Ever since I bought my home I've noticed there's what appears to be white water spots on the metal doors, flashing, etc. Based on the patterns and locations I assume it's caused by the rain. I've tried everything from CLR to diluted vinegar to no avail. 










An no, it's not bird droppings. It's flat and texture-less like a stain and is on smaller vertical surfaces throughout the property.

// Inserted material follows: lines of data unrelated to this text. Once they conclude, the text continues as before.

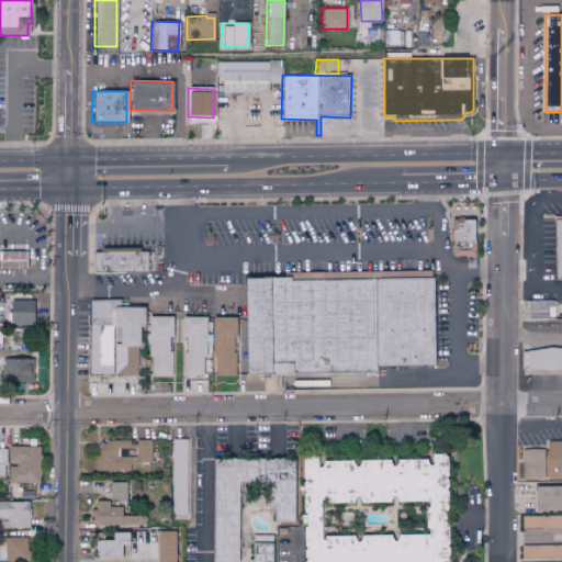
[(561,216),(552,216),(553,280),(561,279),(561,216)]
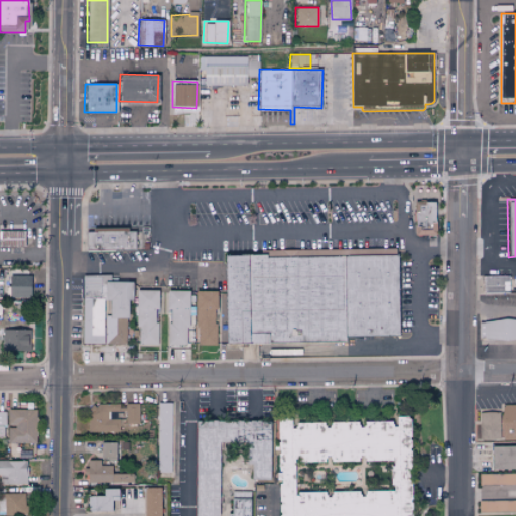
[(414,200),(435,200),(436,234),(416,235),(414,200)]
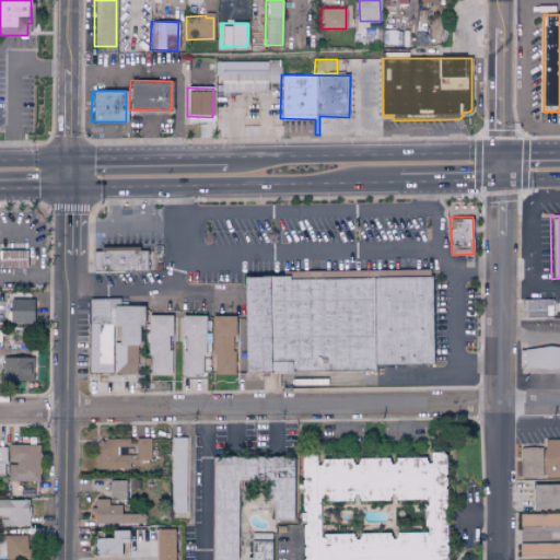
[(102,245),(140,245),(140,249),(148,249),(148,272),(95,273),(94,251),(102,249),(102,245)]
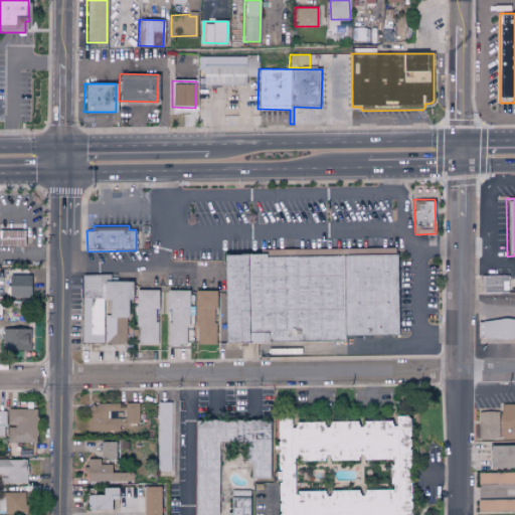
[(0,245),(24,246),(25,230),(0,229),(0,245)]
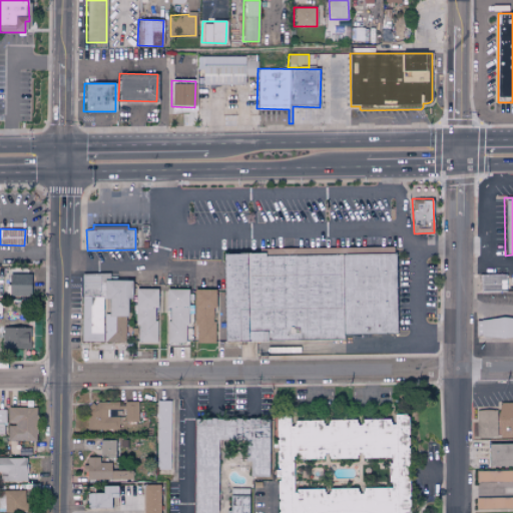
[(224,254),(396,250),(398,340),(226,344),(224,254)]
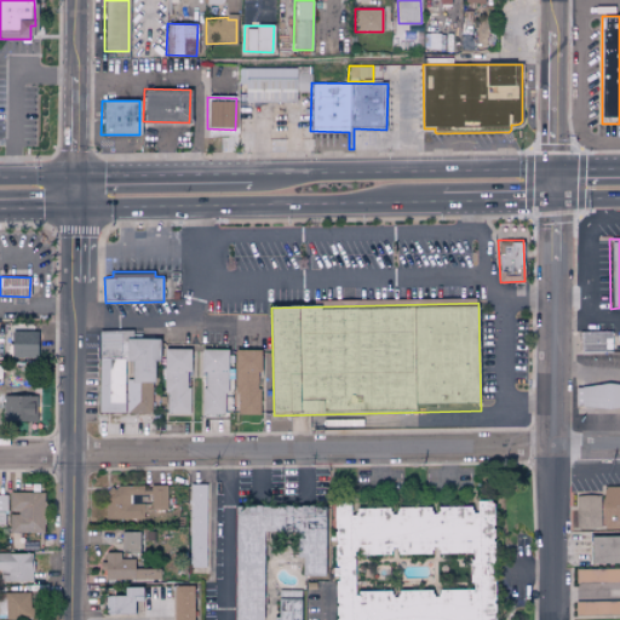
[(98,329),(98,413),(151,414),(153,360),(158,360),(158,338),(131,338),(131,331),(98,329)]
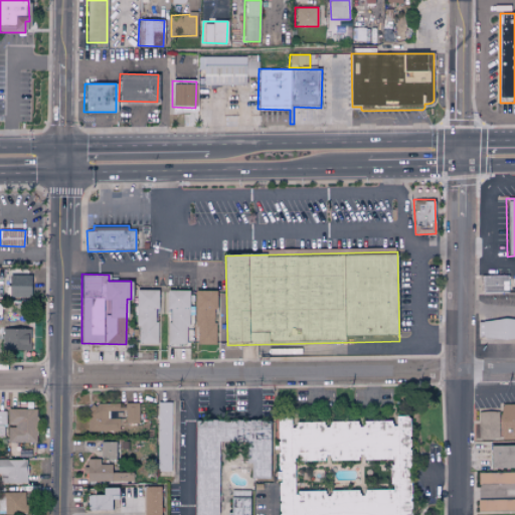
[(30,276),(8,276),(8,298),(30,298),(30,276)]
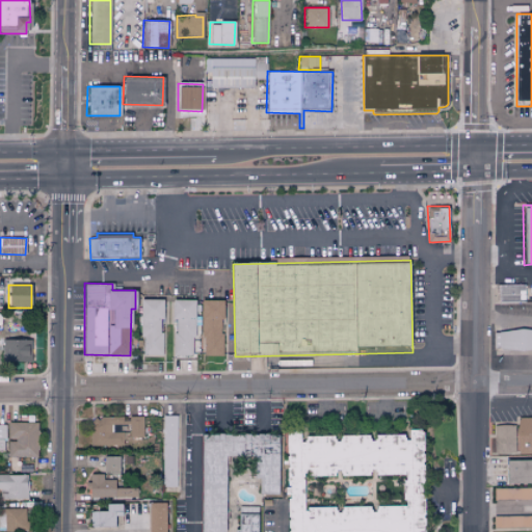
[(525,285),(497,285),(497,301),(525,302),(525,285)]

Has anyone else experienced this and found a solution? Any help is appreciated, thanks.


----------



## concretemasonry (Oct 10, 2006)

Since you did not post your location, which is strongly suggested, where are you since the climate many have a clue.

Dick


----------



## robmarston (Oct 16, 2011)

Dick, I'm in Los Angeles California. Very little, albeit most likely acidic, rain.


----------



## bionictony (Apr 16, 2012)

is that an aluminum door? aluminum does oxidize. it needs anodizing.


----------



## robmarston (Oct 16, 2011)

I believe it is aluminum, yes. If that's the case than its probably too late to save it right?


----------



## joecaption (Nov 30, 2011)

If it was mine I would be looking into any place that does powder coating.
They could strip it and recoat it.
Anidizing is sort of like stain, Powder coating is more like a paint.
It will act as a sealer. It's done on things like engine parts, boat and home railings. It's tough stuff.


----------



## Adonis1 (May 8, 2012)

You must be used a polish for remove white spot on metal and any spot removal powder this is best for spot removing you should be purchase these items and take a try by use them


----------